Input records: Begin

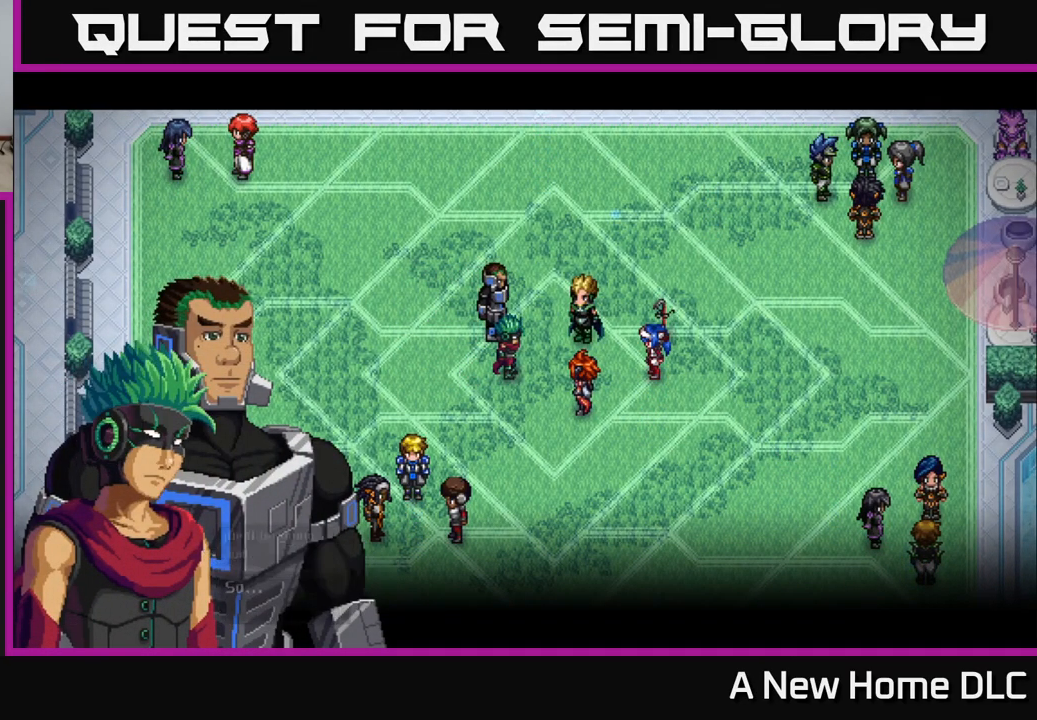
{"buttons": [], "left_stick": "center", "right_stick": "center", "events": [[50, "A", "up"]]}
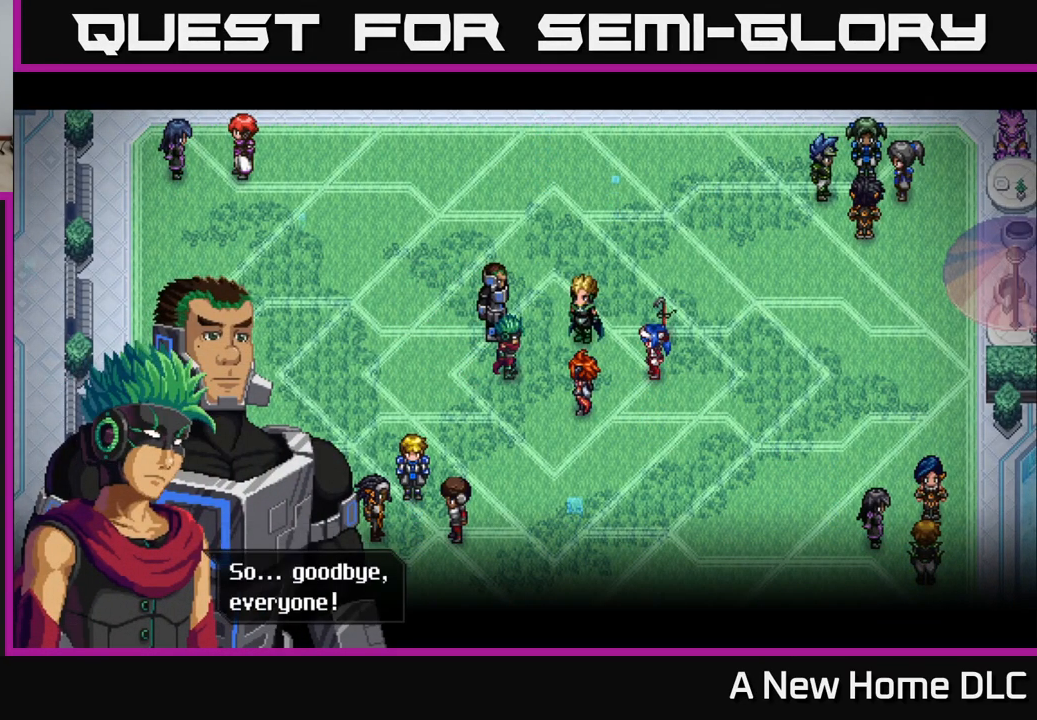
{"buttons": [], "left_stick": "center", "right_stick": "center", "events": [[350, "A", "down"], [500, "A", "up"]]}
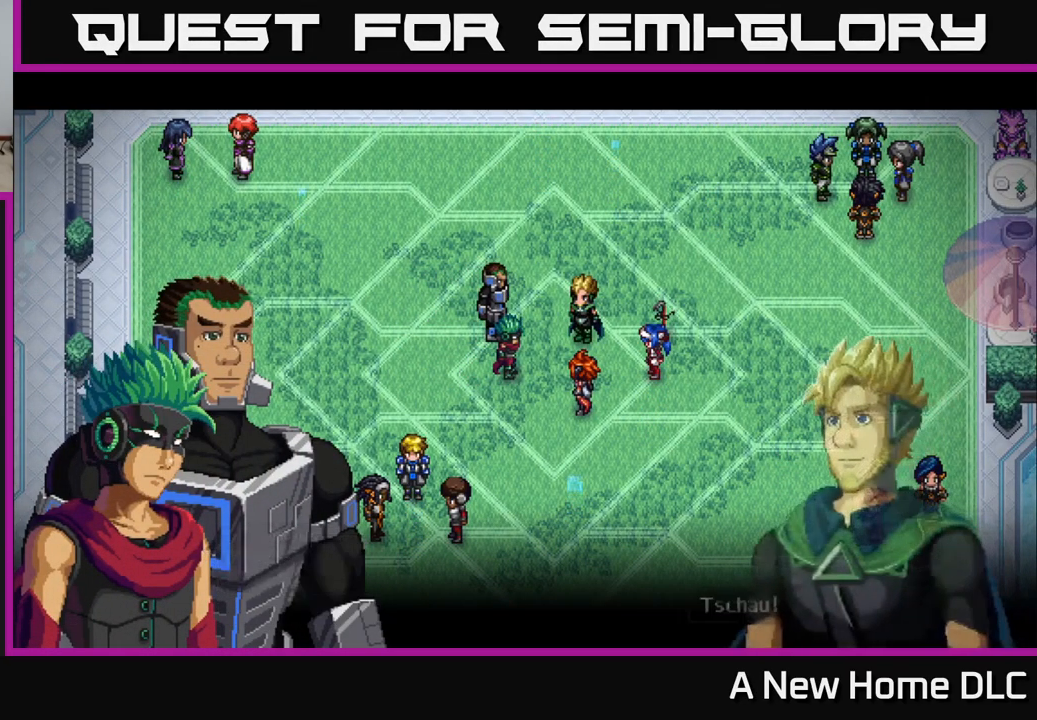
{"buttons": [], "left_stick": "center", "right_stick": "center", "events": []}
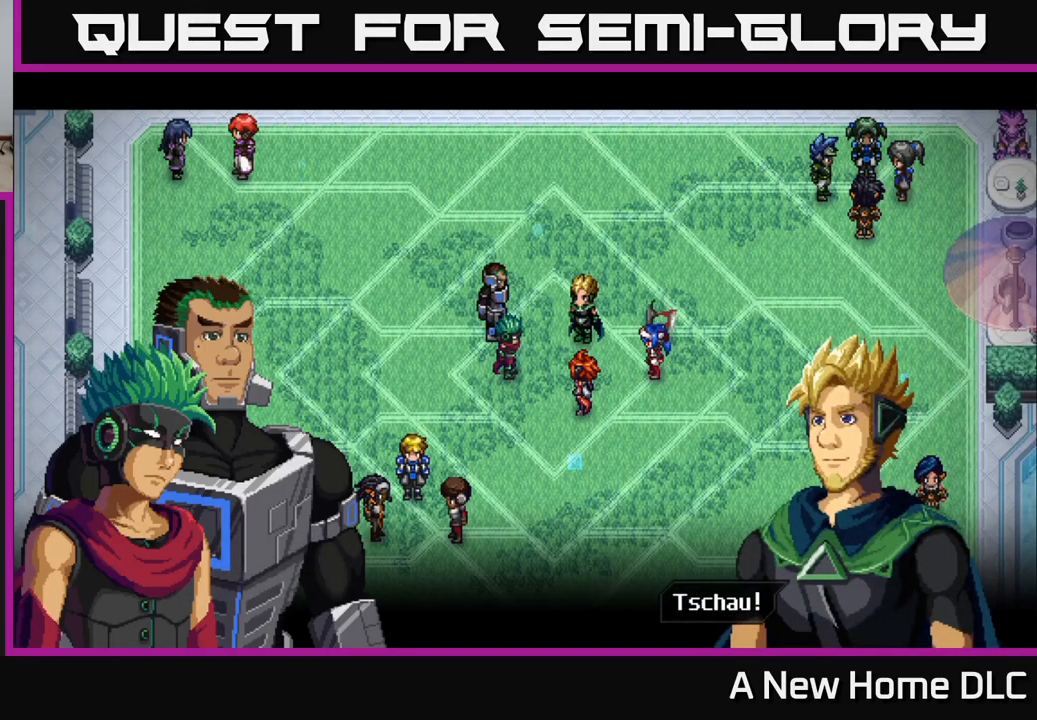
{"buttons": [], "left_stick": "center", "right_stick": "center", "events": [[284, "A", "down"], [467, "A", "up"]]}
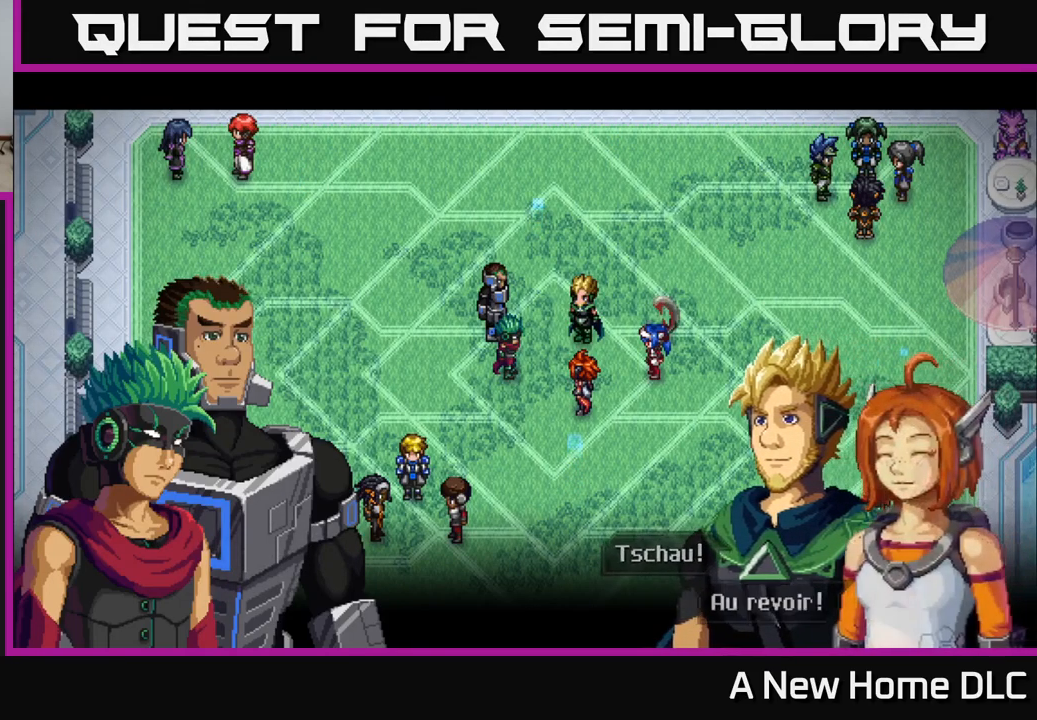
{"buttons": [], "left_stick": "center", "right_stick": "center", "events": []}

Input records: End

What to do:
No image belongs in the copy. Transcribe the full listing verbatim.

Solution for this exercise:
{"buttons": [], "left_stick": "center", "right_stick": "center", "events": [[50, "A", "up"]]}
{"buttons": [], "left_stick": "center", "right_stick": "center", "events": [[350, "A", "down"], [500, "A", "up"]]}
{"buttons": [], "left_stick": "center", "right_stick": "center", "events": []}
{"buttons": [], "left_stick": "center", "right_stick": "center", "events": [[284, "A", "down"], [467, "A", "up"]]}
{"buttons": [], "left_stick": "center", "right_stick": "center", "events": []}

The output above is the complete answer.